Hinton was born in 1947, which made him 63 years-old in 2010, the year he and his graduate students developed and published AlexNet, the deep neural network that blew the machine learning field wide open.

This was the product of a lifetime of working on neural networks. Hinton was one of the original leaders in the field in the 1980s, and developed the practice of back-propagation, which is still a critical element of deep neural networks.

But neural networks faded into relative obscurity until AlexNet revolutionized the field with a GPU implementation in 2010.

It’s nice for the rest of us to remember that our engineering life doesn’t end at 30.

Deep Learning Frameworks

I’ve finished NVIDIA’s introductory Deep Learning course, and I’m now starting Udacity’s.

These courses outline the construction and use of Deep Neural Networks (DNNs) for image processing and text recognition. They’re great!

Here are some of the highights:

DIGITS: This is NVIDIA’s Deep Learning visualization program. It presents a GUI for both building and reviewing DNNs.

Caffe: There are several frameworks for building DNNs, but Caffe seems the most straightforward. Although it is written in C++ and provides a Python interface, no coding is required to get started. This is because Caffe can be configured with Google Protobuf, a JSON-like text format.

Theano: NVIDIA’s course advises that the various Deep Learning frameworks are “more similar than they are different”, but Theano is at least syntactically different than Caffe. Theano is a Python symbolic math library, on top of which various packages offer DNN capability.

Torch: Torch is Facebook’s tool of choice for DNN research, and it gets support from Google, NVIDIA, and other major Deep Learning companies, as well. It uses the Lua programming language (yay, Brazil!).

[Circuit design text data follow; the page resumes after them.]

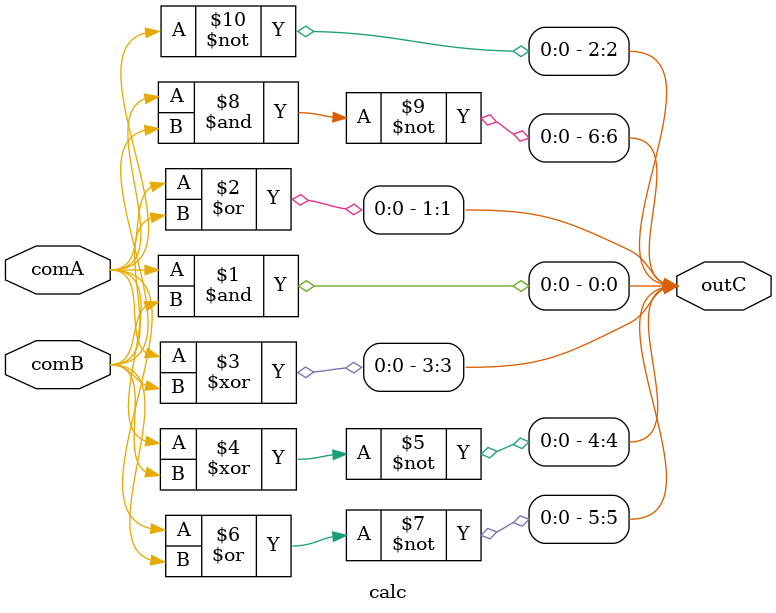
<source format=v>
`timescale 1ns / 1ps
module calc(comA, comB, outC);
    input comA, comB;
    output [7:0] outC;
    and(outC[0], comA, comB);
	 or(outC[1], comA, comB);
	 not(outC[2], comA);
	 xor(outC[3], comA, comB);  // Òì»ò
	 xnor(outC[4], comA, comB);  // Í¬»ò
	 nor(outC[5], comA, comB);  // »ò·Ç
	 nand(outC[6], comA, comB);  // Óë·Ç
	 
endmodule

</source>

TensorFlow: In the same way that Torch is Facebook’s go-to DNN tool, TensorFlow fills that role for Google. Like many Google projects, it is Python-based. I am just diving into TensorFlow now, via Udacity’s course, so I may have more to say later.

cuDNN: This is NVIDIA’s library for parallelizing DNN training on the GPU. It is the key to building large neural networks, and all of the DNN frameworks integrate with it. As Google’s Vincent Vanhoucke relates, neural networks went through a period of popularity in the eighties and nineties, and then slumped in the 2000s, as CPUs weren’t able to provide enough power to train large networks. The publication of AlexNet (2012), showed that the use of GPU parallelization could provide massive training acceleration. This revolutionized the field.

Convolutional Neural Networks (CNNs): Convolutional Neural Networks are a building block of DNNs that involve learning on small parts of an image and then tiling the neighboring small parts to learn over the entire image. This blocking and tiling reduces the learning complexity, which is especially important for large images.